As I look back at the last several years of my legal career, I can clearly see the impact the Ladder Down Program has had on my success and accomplishments. Ladder Down provided me with access to key information on how to build a successful legal career and also gave me the tools to navigate the business and personal aspects of the practice of law.
I remember receiving the email from co-founder Alison Christian inviting me to attend an information session on Ladder Down. At first, I was hesitant to attend because I noticed a majority of the women invited practiced in the area of insurance defense and were affiliated with the Arizona Association of Defense Counsel. I was not a member of AADC, and I practiced municipal law.
However, Alison’s description of a women’s leadership program with the objective of empowering women by giving them directed training and providing them with practical, tangible tools for getting ahead in the legal profession sounded like an amazing idea to me. I had only been at my firm for two years, and I incorrectly thought I had several years of practice ahead of me before I had to think about leadership roles, business development, and mentorship. Since Ali was my law school classmate, I decided to attend.
On the day of the meeting, I was still on the fence about attending and participating in the program. I was concerned I wouldn’t have anything in common with the group of women. We had different practice areas, different lifestyles, and different backgrounds. I could not see how participating in Ladder Down would be beneficial to me. I walked into the room and quickly found my spot in the corner.
Alison and co-founder Beth Fitch described Ladder Down and their vision for us as women lawyers. Each one shared their personal experience and the challenges they’ve faced practicing law. After the presentation, I was able to have one-on-one conversations with some of the other women in the room. I was surprised to hear that their fears, concerns, misconceptions, challenges, and goals as a women lawyer were similar to mine. I left the meeting inspired and decided to apply.
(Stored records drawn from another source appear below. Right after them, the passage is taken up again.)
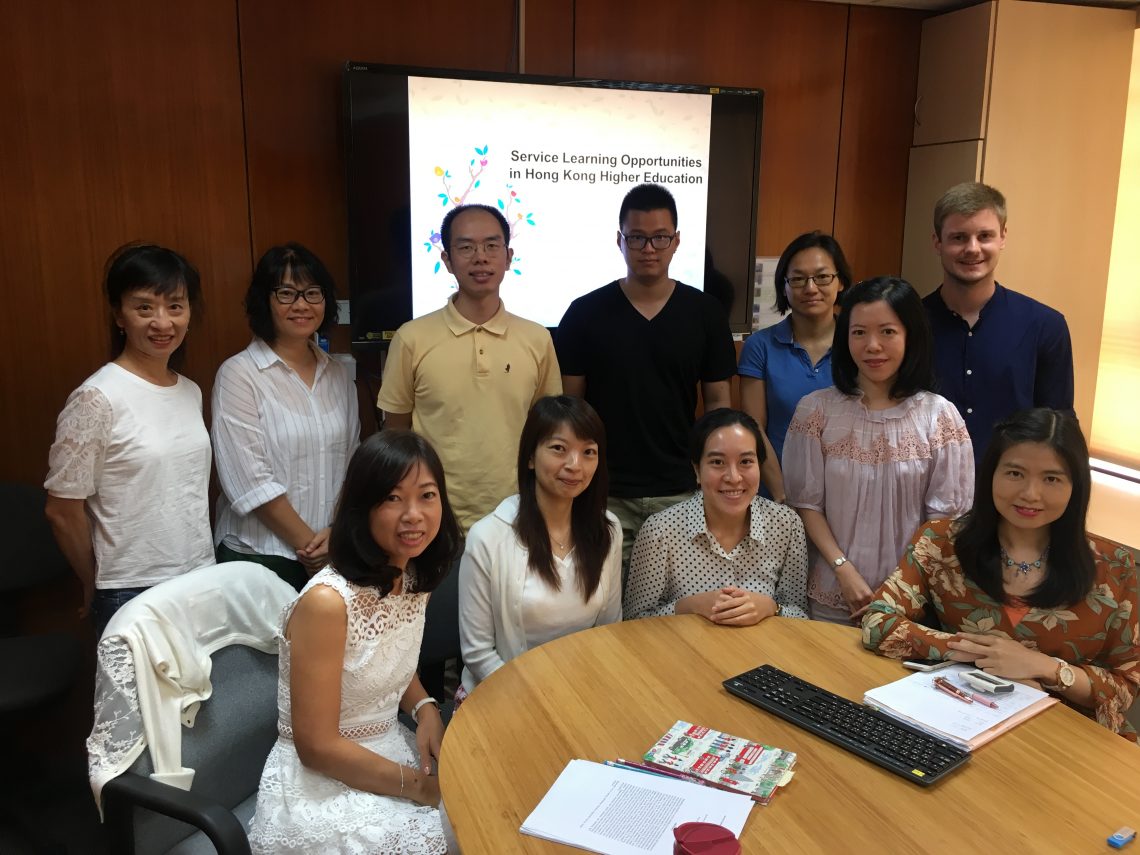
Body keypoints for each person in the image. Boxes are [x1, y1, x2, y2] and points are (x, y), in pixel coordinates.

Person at [862, 409, 1139, 741]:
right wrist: (974, 652)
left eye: (1051, 478)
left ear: (1076, 486)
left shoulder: (1116, 567)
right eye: (1015, 473)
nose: (1030, 494)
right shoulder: (940, 542)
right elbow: (878, 622)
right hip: (965, 722)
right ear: (990, 473)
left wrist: (1042, 667)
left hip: (1071, 741)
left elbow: (1125, 688)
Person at [248, 430, 462, 853]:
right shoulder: (328, 604)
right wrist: (419, 789)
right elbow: (318, 747)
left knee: (483, 813)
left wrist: (424, 708)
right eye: (392, 499)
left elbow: (384, 659)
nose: (413, 515)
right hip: (321, 784)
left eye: (427, 495)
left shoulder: (414, 575)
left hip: (386, 751)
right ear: (362, 508)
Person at [556, 183, 737, 579]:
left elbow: (719, 405)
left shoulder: (705, 314)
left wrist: (712, 475)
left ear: (676, 242)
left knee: (676, 608)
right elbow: (571, 410)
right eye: (637, 237)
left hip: (681, 489)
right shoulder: (584, 313)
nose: (648, 248)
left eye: (659, 238)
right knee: (604, 608)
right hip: (604, 491)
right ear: (619, 241)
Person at [783, 276, 975, 624]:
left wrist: (900, 587)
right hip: (833, 591)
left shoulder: (939, 416)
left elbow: (945, 522)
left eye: (887, 331)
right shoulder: (816, 411)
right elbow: (805, 504)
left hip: (912, 599)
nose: (872, 345)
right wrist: (844, 570)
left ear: (910, 336)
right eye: (859, 332)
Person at [44, 244, 213, 633]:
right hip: (130, 588)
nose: (162, 322)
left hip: (199, 575)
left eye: (175, 306)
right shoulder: (97, 398)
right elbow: (61, 510)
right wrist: (94, 581)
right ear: (119, 315)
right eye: (144, 308)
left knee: (205, 693)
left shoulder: (189, 390)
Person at [377, 203, 562, 533]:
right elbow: (397, 435)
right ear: (447, 260)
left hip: (517, 518)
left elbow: (548, 433)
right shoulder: (412, 338)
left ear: (508, 256)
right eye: (466, 247)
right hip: (434, 523)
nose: (481, 257)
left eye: (492, 245)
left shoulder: (537, 339)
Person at [212, 243, 360, 590]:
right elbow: (249, 481)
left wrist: (334, 536)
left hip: (330, 552)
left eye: (312, 293)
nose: (301, 305)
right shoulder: (239, 374)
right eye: (286, 293)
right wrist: (313, 549)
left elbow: (352, 462)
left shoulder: (338, 374)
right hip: (259, 558)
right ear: (265, 300)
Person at [457, 396, 622, 701]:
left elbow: (609, 629)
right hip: (505, 692)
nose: (575, 465)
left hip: (581, 690)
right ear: (530, 457)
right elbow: (478, 654)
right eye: (559, 449)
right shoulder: (488, 538)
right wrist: (541, 698)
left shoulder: (607, 530)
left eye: (589, 452)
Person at [923, 182, 1075, 464]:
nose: (972, 248)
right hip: (922, 494)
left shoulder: (1045, 326)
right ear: (937, 242)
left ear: (1003, 238)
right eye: (958, 237)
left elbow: (1059, 429)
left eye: (985, 236)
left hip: (1009, 496)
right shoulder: (910, 325)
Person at [625, 408, 809, 623]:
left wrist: (771, 607)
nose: (733, 477)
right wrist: (689, 606)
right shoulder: (660, 530)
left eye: (746, 462)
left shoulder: (786, 524)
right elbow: (633, 621)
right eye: (717, 462)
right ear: (696, 470)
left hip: (762, 654)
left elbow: (800, 617)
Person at [738, 231, 852, 501]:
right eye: (798, 279)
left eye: (822, 277)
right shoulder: (760, 346)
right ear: (784, 287)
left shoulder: (858, 345)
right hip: (777, 495)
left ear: (841, 282)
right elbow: (754, 428)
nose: (810, 288)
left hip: (846, 494)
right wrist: (781, 494)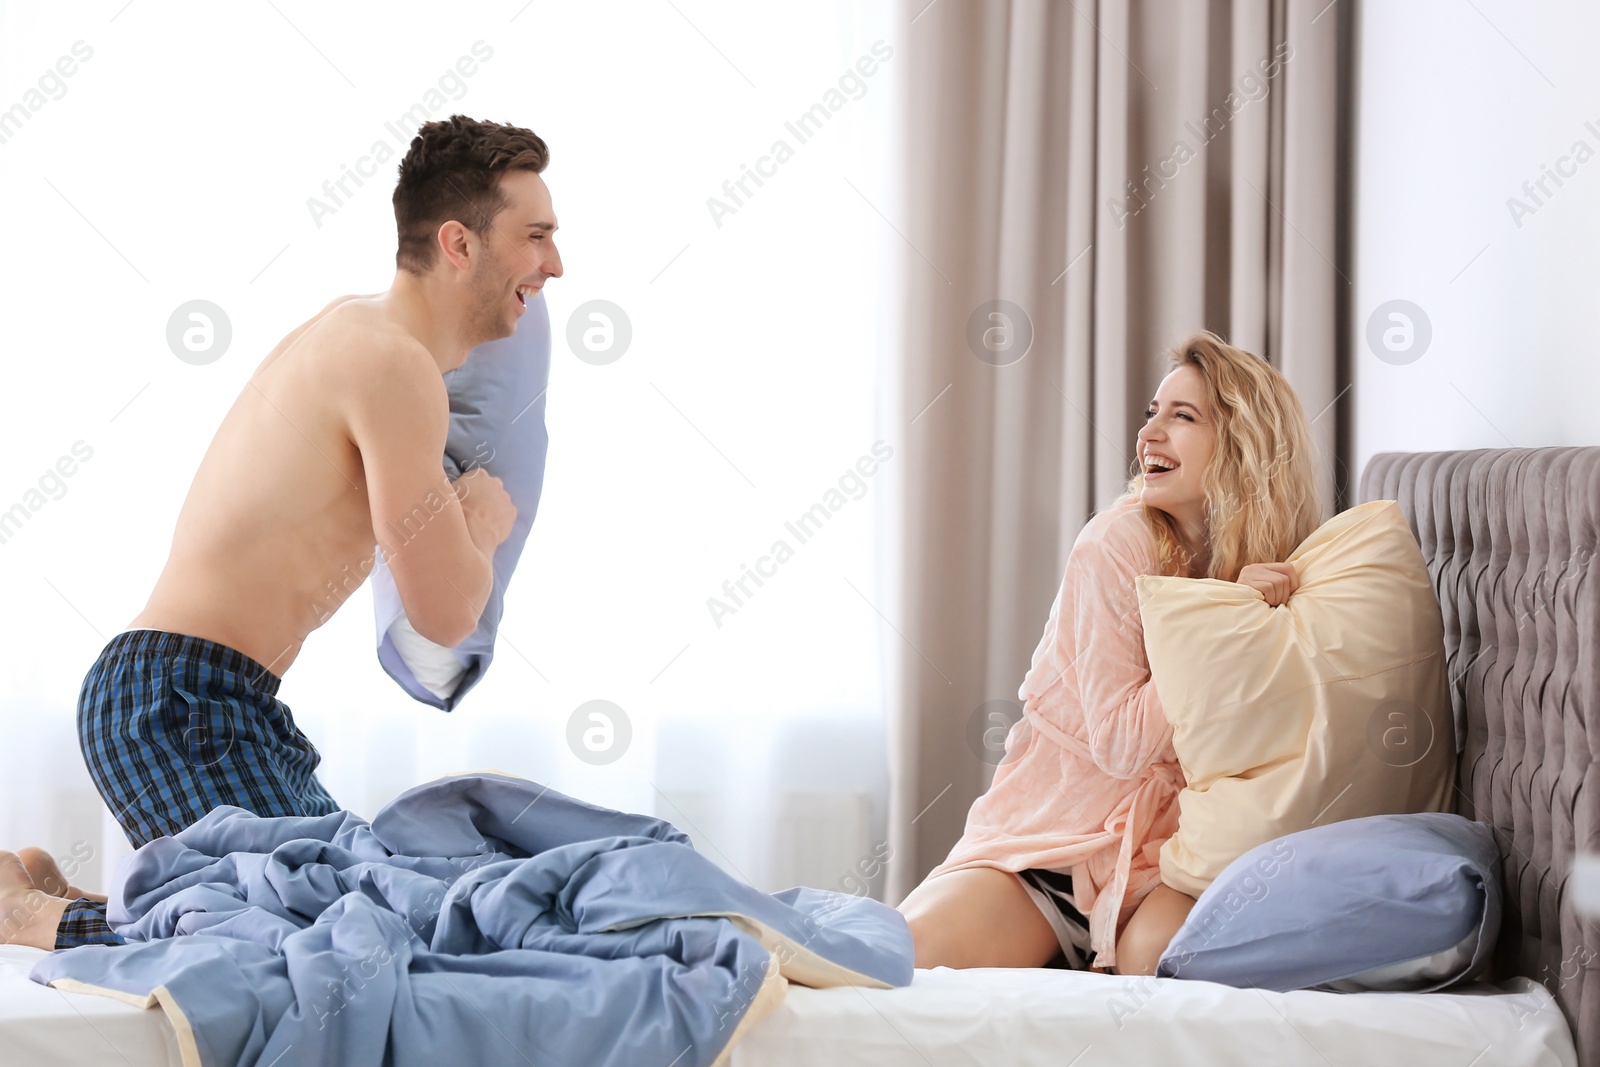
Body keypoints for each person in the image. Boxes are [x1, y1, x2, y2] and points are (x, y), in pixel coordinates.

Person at [1, 115, 560, 953]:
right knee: (328, 931)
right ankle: (32, 920)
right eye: (536, 237)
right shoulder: (394, 365)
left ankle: (69, 899)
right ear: (460, 243)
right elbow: (444, 614)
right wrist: (478, 526)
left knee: (371, 893)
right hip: (174, 699)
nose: (554, 265)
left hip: (221, 699)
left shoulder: (364, 334)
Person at [897, 330, 1324, 976]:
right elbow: (1122, 743)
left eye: (1182, 416)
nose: (1149, 433)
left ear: (1242, 442)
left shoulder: (1284, 566)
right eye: (1152, 412)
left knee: (1152, 966)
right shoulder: (1118, 544)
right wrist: (1220, 620)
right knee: (898, 954)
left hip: (1167, 862)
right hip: (1052, 852)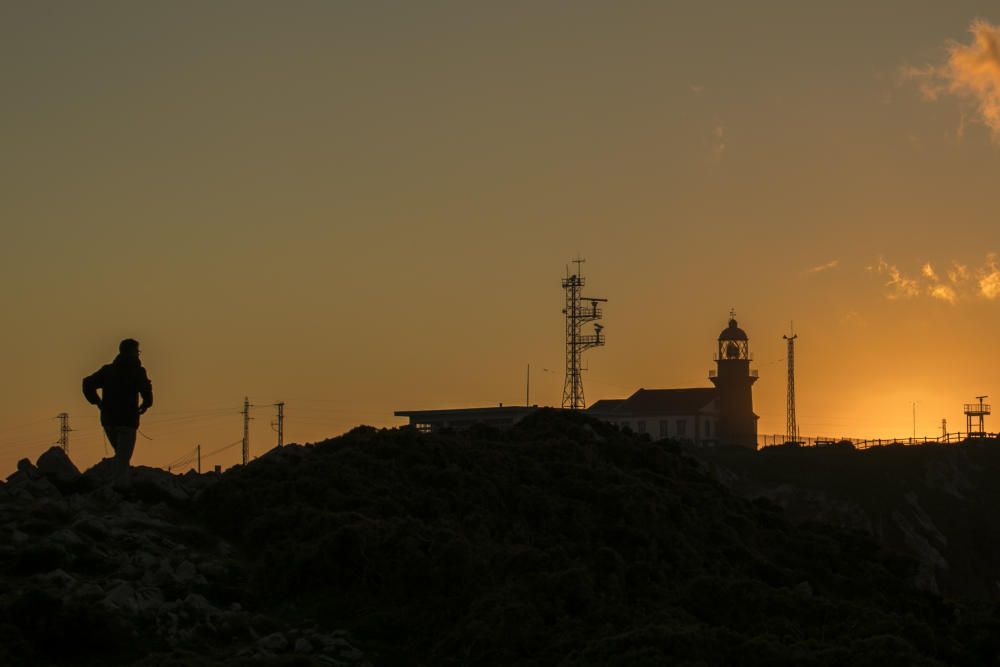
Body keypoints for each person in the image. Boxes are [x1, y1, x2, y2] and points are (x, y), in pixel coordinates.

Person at [82, 338, 153, 488]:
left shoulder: (108, 371)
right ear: (132, 352)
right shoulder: (137, 371)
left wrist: (98, 402)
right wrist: (146, 404)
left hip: (109, 421)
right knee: (122, 459)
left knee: (121, 457)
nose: (138, 355)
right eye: (137, 351)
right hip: (127, 422)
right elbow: (145, 389)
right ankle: (121, 489)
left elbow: (87, 383)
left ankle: (119, 488)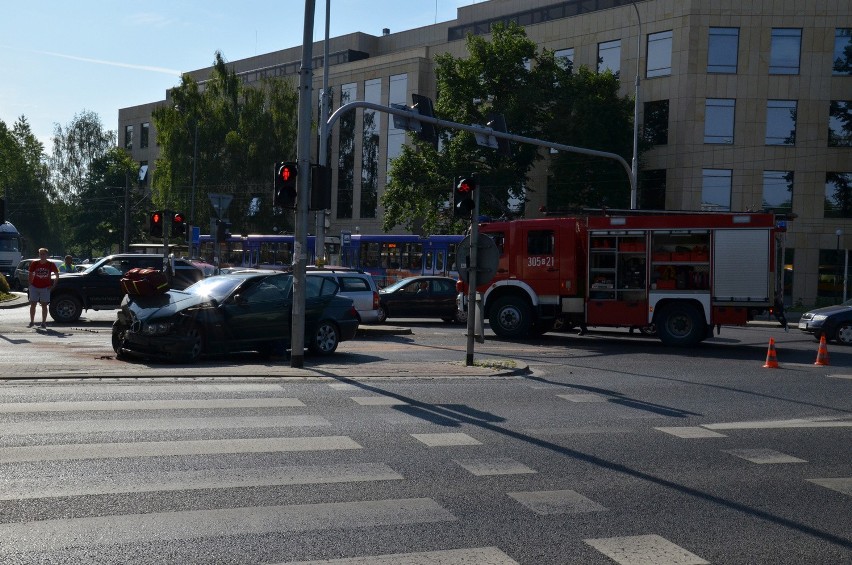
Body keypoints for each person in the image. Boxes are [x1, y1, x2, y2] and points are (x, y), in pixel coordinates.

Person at [28, 248, 59, 329]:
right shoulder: (35, 263)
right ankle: (32, 322)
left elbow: (56, 274)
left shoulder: (50, 264)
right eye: (40, 254)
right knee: (33, 304)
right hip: (34, 286)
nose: (42, 255)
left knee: (44, 305)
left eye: (43, 254)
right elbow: (30, 273)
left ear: (46, 255)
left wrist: (53, 285)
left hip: (45, 287)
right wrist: (30, 284)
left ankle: (43, 322)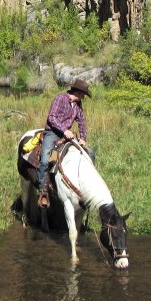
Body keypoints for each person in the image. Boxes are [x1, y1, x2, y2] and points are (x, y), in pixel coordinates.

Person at [36, 78, 92, 209]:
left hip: (67, 135)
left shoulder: (78, 106)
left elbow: (81, 121)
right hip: (52, 133)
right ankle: (43, 190)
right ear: (78, 92)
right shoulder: (60, 99)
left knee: (89, 154)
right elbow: (52, 117)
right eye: (83, 94)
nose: (83, 97)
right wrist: (64, 130)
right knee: (45, 160)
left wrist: (83, 138)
When I began Ladder Down, I had very little knowledge about marketing, networking and the business of law. My firm hired me to work with a partner who already had an active, established book of business. I never thought about the need to develop my own client base, market myself or emerge as a leader. Ladder Down opened my eyes. I was exposed to the value of having your own clients and was presented with the steps to lay the groundwork for developing that clientele.
Ladder Down’s small group sessions, panel discussions, and workshops taught me how to deal with various interpersonal relationships and provided me with the basic tools and solutions to deal with many of the challenges I would encounter as a woman lawyer, including, balancing work-life challenges, dealing with origination credit, asking for business, managing client expectations and internal marketing. I left Ladder Down with valuable insight on the perception of women lawyers and the importance of self-promotion.
I came to realize that self-promotion is not arrogance. It is advocating for yourself when no one else will. I discovered the power in knowing your value and asking for the things you need to be a successful attorney. I learned that in addition to a mentor, a young attorney needs numerous supporters to assist her along her career path and to help open doors to rooms she deserves to be in. I now have a tribe of mentors and supporters.
Because of my participation in Ladder Down, I no longer shy away from new leadership roles. When speaking opportunities come my way, I accept them with less hesitation, and when I am invited to attend a networking event, I work the room instead of standing in a corner. I’ve served on State Bar committees, sat on the boards of non-profits, made partner at my firm and landed several clients on my own. Ladder Down has helped propel me to the next level in my legal career, and I am grateful to Alison and Beth for acting on their vision.